I nodded. That was my guess too.

“Didn’t you say these people had an army?”

Slade looked around us and pressed his lips together.

“They do. They might be on the way. Or they might be packed inside waiting for us to storm in.”

“So there’s a chance he’s not here either,” I said.

Things didn’t add up. It would only make sense if Wesley and the boys weren’t anywhere close.

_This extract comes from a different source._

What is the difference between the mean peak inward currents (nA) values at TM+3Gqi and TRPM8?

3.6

After the message we caught on the Android phone, we did what we set out to do. Get to work. Only for it to be derailed by chatter on GhostLink the moment we set foot outside.

The chatter in question? A message from an unknown sender with a location pin a mile away from the original one in Salisbury Beach and a simple question: “Are you coming?”

So with two locations so close by and two opposing pieces of intel, we made the best of the situation and approached both locations with caution.

“I don’t know, man,” Slade said after taking another shot. “This feels weird. If they’ve got the manpower, why aren’t they crowding us? They outnumber us.”

I nodded.

“Unless they don’t,” I said, and as I rose over the hood of the car to take a shot, I saw someone rush out the front door and duck behind the staircase that led to the boathouse.

A bullet clipped my ear before I could react or take a closer look, and I dropped to the ground behind the SUV.

“Who the fuck is that?” I asked Slade.

Slade lay on his back to look at the stranger.

“That’s—” he started and promptly stopped when a car appeared out of nowhere and swerved around the front door.

Before either of us could react, the passenger door opened and the driver’s window rolled down. Then the bullets rained down on us. If it weren’t for our cover, we’d have definitely caught strays. But they did the work they were meant for, and the stranger got away scot-free.

“Shit!” I spat. “Fuckers.”

“Alpha Team, we have a gateway car heading westbound. Black Camry. At least two occupants. Can you intercept?”